Barrett Browning: ‘There is more poetry, more of the inner life, more of the ideal aspiration more of a Godward tendency in [an 1842 novel by a now forgotten author] than we need seek for or than even you my beloved friend, can, I think, imagine in any book or books of Miss Austen considered in a moment of your most enthusiastic estimation.‘

Ouch! At least with Charlotte Bronte, who wrote similar sentiments to Henry Lewes several years after that, I have long had the comfort of believing, along with Jocelyn Harris and others, that Bronte was just pulling Lewes’s leg, because Jane Eyre in particular is saturated with all of Austen’s fiction from one end to the other. But I don’t get the sense from Halsey’s chapter that Barrett Browning was kidding, she was deadly serious, and really meant it when she bemoaned Austen’s (to her at least) soul-deficiency.

Part of what makes me believe this Barrett Browning wasn’t kidding when she expressed those negative judgments on Austen to Mitford, is what BB wrote when she revisited the subject of Jane Austen’s literary soulfulness more than a decade later. Note the subtle difference ten+ years made, as quoted and then explained by Halsey:

“Barrett Browning stuck tenaciously to her opinion of Austen, writing in 1855 to John Ruskin that her argument with Mitford had not caused her to admire Austen’s works:

‘She [Mitford] never taught me anything but a very limited admiration of Miss Austen, whose people struck me as wanting souls, even more than is necessary for men and women of the world. The novels are perfect as far as they go – that’s certain. Only they don’t go far, I think. It may be my fault.’

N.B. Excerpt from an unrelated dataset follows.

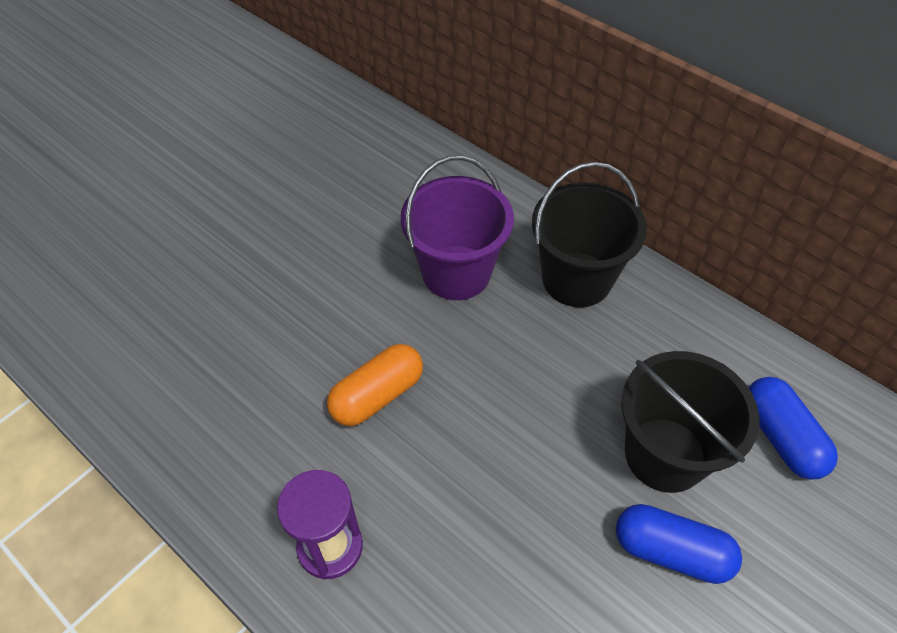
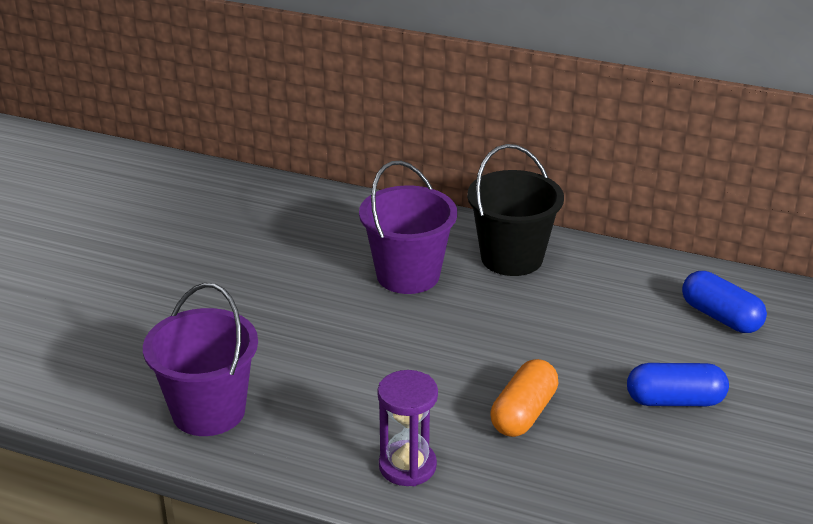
camera: 20 degrees left, 20 degrees down
(174, 399) = (208, 411): none -> purple bucket
(377, 395) = (389, 367): orange capsule -> orange capsule (524, 413)
(665, 454) = (640, 347): black bucket -> none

Although this extract reiterates some of the points she made to Mitford (lack of soul, focus on the conventional life, the novels’ perfection in their sphere and Austen’s limitation of aspiration), there is a note of hesitancy (‘I think’), even apology (‘it may be my fault’). She here dismisses the effects of her correspondence with Mitford, but it seems that Barrett Browning’s confidence in her opinion has been paradoxically both shaken and strengthened by Mitford’s opposition. “  END QUOTE FROM HALSEY

While I agree with Halsey that Barrett Browning’s hesitancies are good evidence that Mitford’s arguments had to some extent undermined BB’s certainty about Austen’s deficiencies, I’d also speculate that it was also the quiet subversion wrought on BB by Austen’s fiction itself, perhaps upon later rereadings. Austen, like Milton’s Satan, knew how to worm her way into her reader’s subconscious, relying on repeated rereadings to work their magic over time.

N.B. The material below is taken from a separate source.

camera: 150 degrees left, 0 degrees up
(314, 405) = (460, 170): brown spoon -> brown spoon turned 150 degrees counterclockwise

In other words, in spite of herself, Barrrett Browning seemed to have learned, perhaps by 1850 when she published her famous Sonnet 43, that she loved Austen’s fiction in more ways than she could count, or even consciously grasp --- and maybe, just maybe, Barrett Browning came to question whether she did not love Austen better, because the depth and breadth and height of her own soul was not sufficient to love Austen’s deeper, broader, and higher soul, and not the reverse!

Wouldn’t it be something, in other words, if, at least in part, Sonnet 43 was inspired by Barrett Browning’s growing doubts about her own love of Jane Austen’s fiction?  ;)

Cheers, ARNIE
@JaneAustenCode on Twitter

1 comment:

  1. Oh, well now that is a fertile comparison. "Austen, like Milton's Satan." I think BB had accuracy on her side, when she said Austen's writing has nothing "Godward" about it, but she missed the point when she saw that as a deficiency. Austen has such mastery over narrative structure that this approach must have been 100% intentional on her part. Her novels address a very specific aspect of "the world as it is"... they address and interrogate literary and political narratives, don't you think? And those narratives are practical devices which, themselves, have nothing Godward about them. She interrogates the narratives for what they are, on their own terms, and completely overthrows them. It's a philosophical exercise rather than a poetic one... more Socrates and less Percy Shelley. The fact that her novels are such perfect stories, and her characters so vibrant, and her humor so robust, tends to throw people off.